Con vistas al futuro de la gobernanza global, este documento está llamado a convertirse en la piedra angular de los debates internacionales post-2030, una vez que expiren los Objetivos de Desarrollo Sostenible (ODS). La propuesta aboga decididamente por que los nuevos marcos de desarrollo globales de la próxima generación utilicen los derechos humanos y los límites planetarios como métricas rectoras absolutas, desplazando definitivamente la fijación en el crecimiento del PIB. Entre sus propuestas institucionales inmediatas destaca la creación de un Panel Internacional sobre la Desigualdad, diseñado para medir y auditar de forma científica la concentración de la riqueza global con el mismo rigor metodológico con el que el IPCC evalúa la crisis climática mundial.
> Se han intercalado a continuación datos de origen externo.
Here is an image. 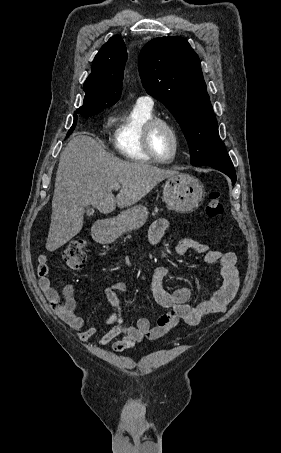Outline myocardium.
Listing matches in <instances>:
<instances>
[{"instance_id": "1", "label": "myocardium", "mask_w": 281, "mask_h": 453, "mask_svg": "<svg viewBox=\"0 0 281 453\" xmlns=\"http://www.w3.org/2000/svg\"><path fill=\"white\" fill-rule=\"evenodd\" d=\"M160 129H165L169 132L173 139L172 155L168 159L161 158L155 149V138ZM180 143V135L176 127L169 121L156 118L151 120L145 127L144 132V146L147 154L156 162L161 164L172 163L178 154Z\"/></svg>"}]
</instances>
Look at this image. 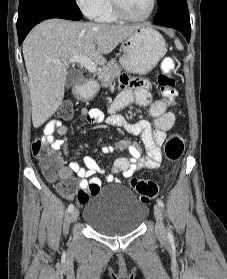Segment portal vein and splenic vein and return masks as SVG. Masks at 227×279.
<instances>
[{
	"label": "portal vein and splenic vein",
	"mask_w": 227,
	"mask_h": 279,
	"mask_svg": "<svg viewBox=\"0 0 227 279\" xmlns=\"http://www.w3.org/2000/svg\"><path fill=\"white\" fill-rule=\"evenodd\" d=\"M55 63L60 64V61H55ZM67 63H79L92 73L97 71L96 64L86 55L71 57Z\"/></svg>",
	"instance_id": "portal-vein-and-splenic-vein-1"
}]
</instances>
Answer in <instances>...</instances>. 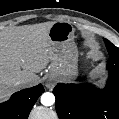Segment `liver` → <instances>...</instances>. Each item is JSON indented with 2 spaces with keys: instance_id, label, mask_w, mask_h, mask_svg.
<instances>
[{
  "instance_id": "1",
  "label": "liver",
  "mask_w": 119,
  "mask_h": 119,
  "mask_svg": "<svg viewBox=\"0 0 119 119\" xmlns=\"http://www.w3.org/2000/svg\"><path fill=\"white\" fill-rule=\"evenodd\" d=\"M54 22H46L0 33V101L15 90V81L29 77L25 86L37 82L36 73L51 58L48 32Z\"/></svg>"
}]
</instances>
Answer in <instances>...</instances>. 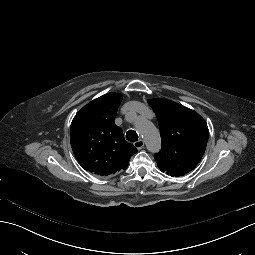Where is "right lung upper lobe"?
<instances>
[{
  "label": "right lung upper lobe",
  "instance_id": "obj_1",
  "mask_svg": "<svg viewBox=\"0 0 255 255\" xmlns=\"http://www.w3.org/2000/svg\"><path fill=\"white\" fill-rule=\"evenodd\" d=\"M121 101L122 95L107 93L83 107L71 123L72 150L80 165L91 173L108 176L125 170L137 152L115 124Z\"/></svg>",
  "mask_w": 255,
  "mask_h": 255
}]
</instances>
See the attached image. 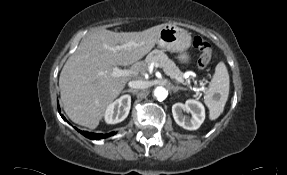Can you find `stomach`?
Listing matches in <instances>:
<instances>
[{
	"mask_svg": "<svg viewBox=\"0 0 287 175\" xmlns=\"http://www.w3.org/2000/svg\"><path fill=\"white\" fill-rule=\"evenodd\" d=\"M157 44L164 50L177 53L181 63L190 62L187 50L191 45V36L185 29L166 24L158 34Z\"/></svg>",
	"mask_w": 287,
	"mask_h": 175,
	"instance_id": "1",
	"label": "stomach"
}]
</instances>
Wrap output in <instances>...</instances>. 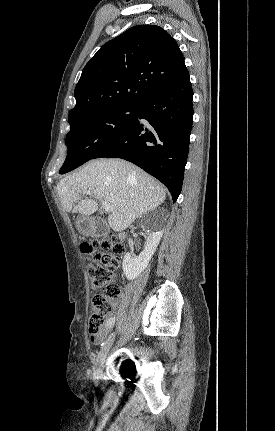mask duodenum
I'll use <instances>...</instances> for the list:
<instances>
[{"label":"duodenum","instance_id":"410a0bca","mask_svg":"<svg viewBox=\"0 0 275 431\" xmlns=\"http://www.w3.org/2000/svg\"><path fill=\"white\" fill-rule=\"evenodd\" d=\"M89 231H90L91 234H94V235H96V234L99 233V230H98V228L95 225H90ZM119 238L123 239L124 238V234L123 233H119Z\"/></svg>","mask_w":275,"mask_h":431}]
</instances>
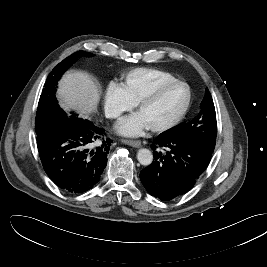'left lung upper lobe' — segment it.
Returning a JSON list of instances; mask_svg holds the SVG:
<instances>
[{
  "mask_svg": "<svg viewBox=\"0 0 267 267\" xmlns=\"http://www.w3.org/2000/svg\"><path fill=\"white\" fill-rule=\"evenodd\" d=\"M217 134V122L214 103L210 92L206 89L200 105L199 114L189 122H183L161 133L172 138H192L214 151Z\"/></svg>",
  "mask_w": 267,
  "mask_h": 267,
  "instance_id": "5c2ea615",
  "label": "left lung upper lobe"
}]
</instances>
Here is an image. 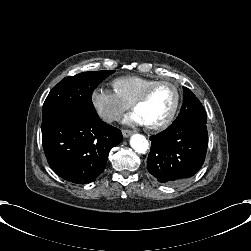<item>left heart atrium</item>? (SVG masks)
Segmentation results:
<instances>
[{
    "label": "left heart atrium",
    "instance_id": "39dd6f15",
    "mask_svg": "<svg viewBox=\"0 0 251 251\" xmlns=\"http://www.w3.org/2000/svg\"><path fill=\"white\" fill-rule=\"evenodd\" d=\"M123 123H126V124H139V125H142V124H145L144 120H143V117L141 116V114L135 110L134 112L126 115L124 118H123Z\"/></svg>",
    "mask_w": 251,
    "mask_h": 251
}]
</instances>
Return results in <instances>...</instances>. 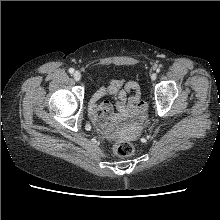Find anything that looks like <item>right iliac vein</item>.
Masks as SVG:
<instances>
[{"label": "right iliac vein", "mask_w": 220, "mask_h": 220, "mask_svg": "<svg viewBox=\"0 0 220 220\" xmlns=\"http://www.w3.org/2000/svg\"><path fill=\"white\" fill-rule=\"evenodd\" d=\"M73 77L76 81H80L81 80V73L79 71H75L73 74Z\"/></svg>", "instance_id": "1"}]
</instances>
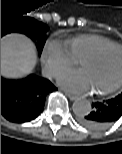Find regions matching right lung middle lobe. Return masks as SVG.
<instances>
[{"label":"right lung middle lobe","mask_w":122,"mask_h":154,"mask_svg":"<svg viewBox=\"0 0 122 154\" xmlns=\"http://www.w3.org/2000/svg\"><path fill=\"white\" fill-rule=\"evenodd\" d=\"M1 26V37L10 32L24 33L36 42L39 54H41L48 31L45 24L30 17H18Z\"/></svg>","instance_id":"1"}]
</instances>
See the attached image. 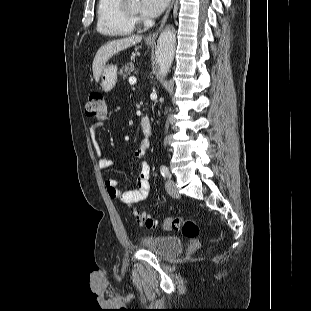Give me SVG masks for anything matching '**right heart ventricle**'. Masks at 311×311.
<instances>
[{
	"mask_svg": "<svg viewBox=\"0 0 311 311\" xmlns=\"http://www.w3.org/2000/svg\"><path fill=\"white\" fill-rule=\"evenodd\" d=\"M96 16L97 30L101 34L121 37L133 31V25L129 23L122 10V0H98Z\"/></svg>",
	"mask_w": 311,
	"mask_h": 311,
	"instance_id": "1",
	"label": "right heart ventricle"
}]
</instances>
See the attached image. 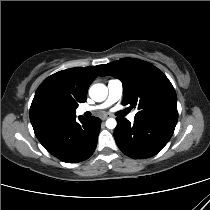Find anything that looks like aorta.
Returning a JSON list of instances; mask_svg holds the SVG:
<instances>
[{"mask_svg":"<svg viewBox=\"0 0 210 210\" xmlns=\"http://www.w3.org/2000/svg\"><path fill=\"white\" fill-rule=\"evenodd\" d=\"M90 97L96 102H102L107 98L108 89L104 84L98 83L91 86L89 90ZM117 122L114 118H109L106 121V127L109 129H114Z\"/></svg>","mask_w":210,"mask_h":210,"instance_id":"obj_1","label":"aorta"}]
</instances>
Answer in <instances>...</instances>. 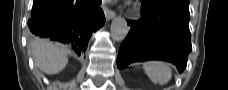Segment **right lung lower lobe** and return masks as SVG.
<instances>
[{
	"mask_svg": "<svg viewBox=\"0 0 228 90\" xmlns=\"http://www.w3.org/2000/svg\"><path fill=\"white\" fill-rule=\"evenodd\" d=\"M100 3L101 0H34L29 31L68 44L80 56L85 53L92 32L105 23Z\"/></svg>",
	"mask_w": 228,
	"mask_h": 90,
	"instance_id": "obj_1",
	"label": "right lung lower lobe"
}]
</instances>
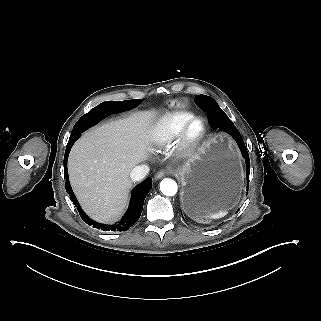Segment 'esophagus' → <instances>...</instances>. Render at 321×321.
I'll use <instances>...</instances> for the list:
<instances>
[{
	"instance_id": "1",
	"label": "esophagus",
	"mask_w": 321,
	"mask_h": 321,
	"mask_svg": "<svg viewBox=\"0 0 321 321\" xmlns=\"http://www.w3.org/2000/svg\"><path fill=\"white\" fill-rule=\"evenodd\" d=\"M166 174L165 171H158L156 174H155V179H161L164 175Z\"/></svg>"
}]
</instances>
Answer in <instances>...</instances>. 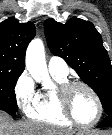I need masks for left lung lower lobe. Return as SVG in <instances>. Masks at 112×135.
Instances as JSON below:
<instances>
[{"instance_id": "left-lung-lower-lobe-1", "label": "left lung lower lobe", "mask_w": 112, "mask_h": 135, "mask_svg": "<svg viewBox=\"0 0 112 135\" xmlns=\"http://www.w3.org/2000/svg\"><path fill=\"white\" fill-rule=\"evenodd\" d=\"M97 127H112V114L107 115V117Z\"/></svg>"}]
</instances>
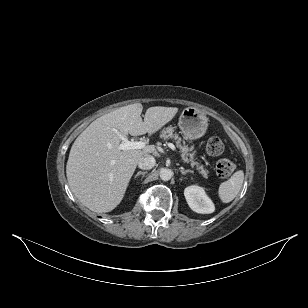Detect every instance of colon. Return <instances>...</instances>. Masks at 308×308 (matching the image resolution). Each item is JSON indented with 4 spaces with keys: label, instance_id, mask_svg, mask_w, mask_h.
Here are the masks:
<instances>
[{
    "label": "colon",
    "instance_id": "obj_1",
    "mask_svg": "<svg viewBox=\"0 0 308 308\" xmlns=\"http://www.w3.org/2000/svg\"><path fill=\"white\" fill-rule=\"evenodd\" d=\"M207 152L210 155H220L224 151V143L218 137H211L207 141ZM235 165L229 158H221L216 164V173L220 178H227L234 171Z\"/></svg>",
    "mask_w": 308,
    "mask_h": 308
}]
</instances>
En última instancia, el documento concluye que la erradicación de la pobreza es un desafío eminentemente político y democrático: dado que la exclusión ha sido construida mediante leyes de mercado injustas, la humanidad posee la plena capacidad soberana de reescribir esas reglas para asegurar una vida digna y sostenible para todas las personas dentro de los límites de la Tierra.